§ Provided records
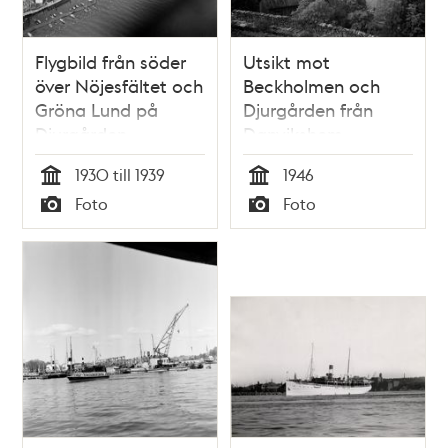
Flygbild från söder
Utsikt mot
över Nöjesfältet och
Beckholmen och
Gröna Lund på
Djurgården från
Djurgården.
Danvikshem
Beckholmen i
1930 till 1939
1946
fonden.
Tid
Tid
Foto
Foto
Typ
Typ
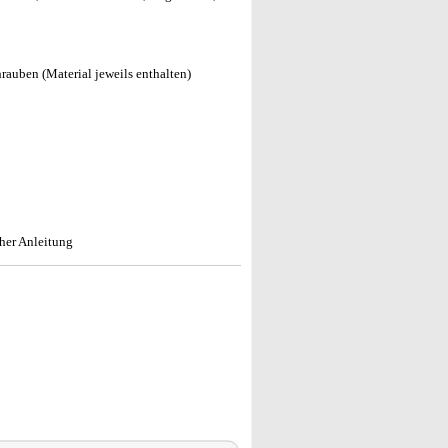
auben (Material jeweils enthalten)
her Anleitung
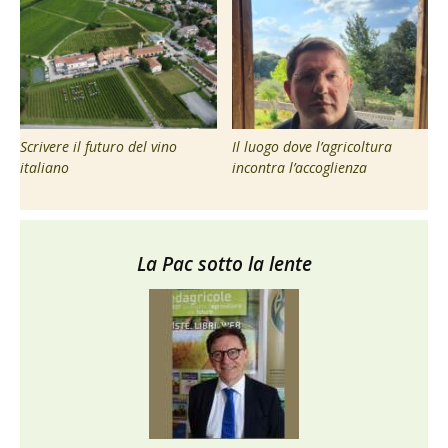
Scrivere il futuro del vino
Il luogo dove l’agricoltura
italiano
incontra l’accoglienza
La Pac sotto la lente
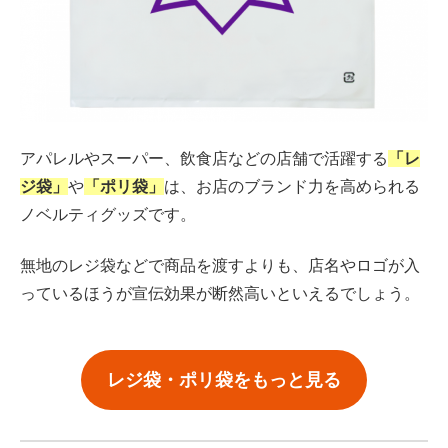
アパレルやスーパー、飲食店などの店舗で活躍する
「レ
ジ袋」
や
「ポリ袋」
は、お店のブランド力を高められる
ノベルティグッズです。
無地のレジ袋などで商品を渡すよりも、店名やロゴが入
っているほうが宣伝効果が断然高いといえるでしょう。
レジ袋・ポリ袋をもっと見る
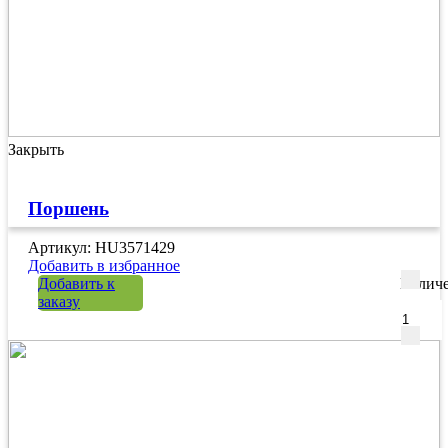
Закрыть
Поршень
Артикул: HU3571429
Добавить в избранное
Добавить к
Количе
заказу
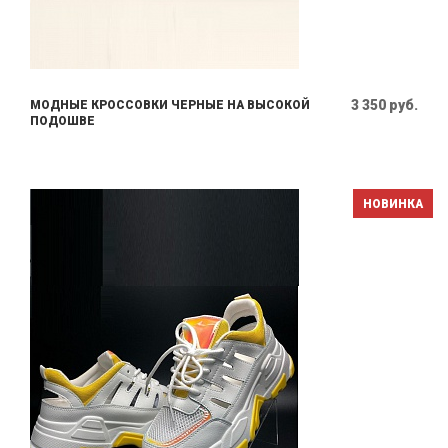
3 350 руб.
МОДНЫЕ КРОССОВКИ ЧЕРНЫЕ НА ВЫСОКОЙ
ПОДОШВЕ
НОВИНКА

§ Written task
Copy out the text read from each page in the listing above, line by line and without any change. Leave the pictures out.

§ Solved problem
Flygbild från söder
Utsikt mot
över Nöjesfältet och
Beckholmen och
Gröna Lund på
Djurgården från
Djurgården.
Danvikshem
Beckholmen i
1930 till 1939
1946
fonden.
Tid
Tid
Foto
Foto
Typ
Typ
auben (Material jeweils enthalten)
her Anleitung
Scrivere il futuro del vino
Il luogo dove l’agricoltura
italiano
incontra l’accoglienza
La Pac sotto la lente
アパレルやスーパー、飲食店などの店舗で活躍する
「レ
ジ袋」
や
「ポリ袋」
は、お店のブランド力を高められる
ノベルティグッズです。
無地のレジ袋などで商品を渡すよりも、店名やロゴが入
っているほうが宣伝効果が断然高いといえるでしょう。
レジ袋・ポリ袋をもっと見る
Закрыть
Поршень
Артикул: HU3571429
Добавить в избранное
Добавить к
Количе
заказу
3 350 руб.
МОДНЫЕ КРОССОВКИ ЧЕРНЫЕ НА ВЫСОКОЙ
ПОДОШВЕ
НОВИНКА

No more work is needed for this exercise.